Les intellectuels s'intéressent à cette classe ouvrière et peignent ses souffrances. C'est le cas dans Les Misérables de Victor Hugo, mais aussi dans les œuvres de Balzac, Sue et Zola.
Les conditions de vie des immigrés
La plupart des immigrés servant de main-d'œuvre vivent dans les mêmes conditions que les ouvriers, mais ils sont en plus victimes de xénophobie.
Les immigrés vivent dans des quartiers souvent à l'écart. Ils continuent à parler leur langue natale. Il sont souvent victimes d'actes xénophobes, notamment dans les périodes de crise.
À Lyon, en 1894, des Italiens sont agressés suite à l'assassinat du président Sadi Carnot par un anarchiste italien.

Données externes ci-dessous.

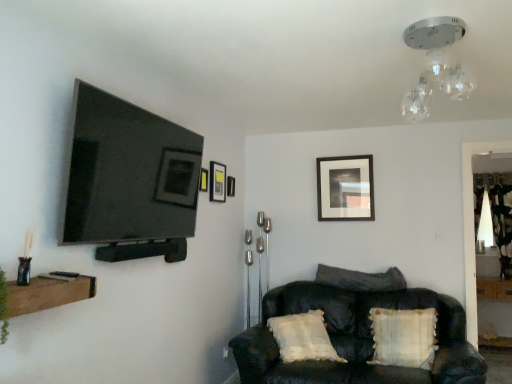
Question: In terms of width, does matte black picture frame at upper center, placed as the 1th picture frame when sorted from back to front, look wider or thinner when compared to clear glass light fixture at upper center, arranged as the first light fixture when viewed from the left?

Choices:
 (A) wide
 (B) thin

Answer: (B)

Question: From a real-world perspective, is matte black picture frame at upper center, placed as the 1th picture frame when sorted from back to front, physically located above or below clear glass light fixture at upper center, which ranks as the first light fixture in front-to-back order?

Choices:
 (A) above
 (B) below

Answer: (B)

Question: Estimate the real-world distances between objects in this image. Which object is closer to the matte black picture frame at upper center, the first picture frame from the left?

Choices:
 (A) white plastic electric outlet at lower center
 (B) clear glass light fixture at upper center, which ranks as the first light fixture in front-to-back order
 (C) white textured pillow at lower right, the second pillow when ordered from back to front
 (D) matte black picture frame at upper center, acting as the third picture frame starting from the front
 (E) dark fabric pillow at center, the first pillow viewed from the top

Answer: (D)

Question: Based on their relative distances, which object is farther from the white textured pillow at lower right, which appears as the 2th pillow when viewed from the top?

La mise en place de la législation du droit du sol, en 1889, va peu à peu les intégrer en permettant à leurs enfants de devenir Français.
L'émancipation relative des femmes
Si les femmes peuvent désormais travailler, leur émancipation reste très relative. Elles sont toujours inférieures aux hommes dans les lois et exploitées dans le monde du travail.
Les femmes sont jugées plus faibles que les hommes, raison pour laquelle elles n'ont pas le droit de voter. Dans le mariage, la femme doit obéissance à son mari. C'est lui qui peut travailler et qui contrôle les revenus du ménage, même si la réalité prouve plutôt le contraire.
De nouveaux droits sont accordés petit à petit aux femmes, mais comme les droits accordés aux ouvriers, ils restent limités et ne leur permettent pas de s'émanciper.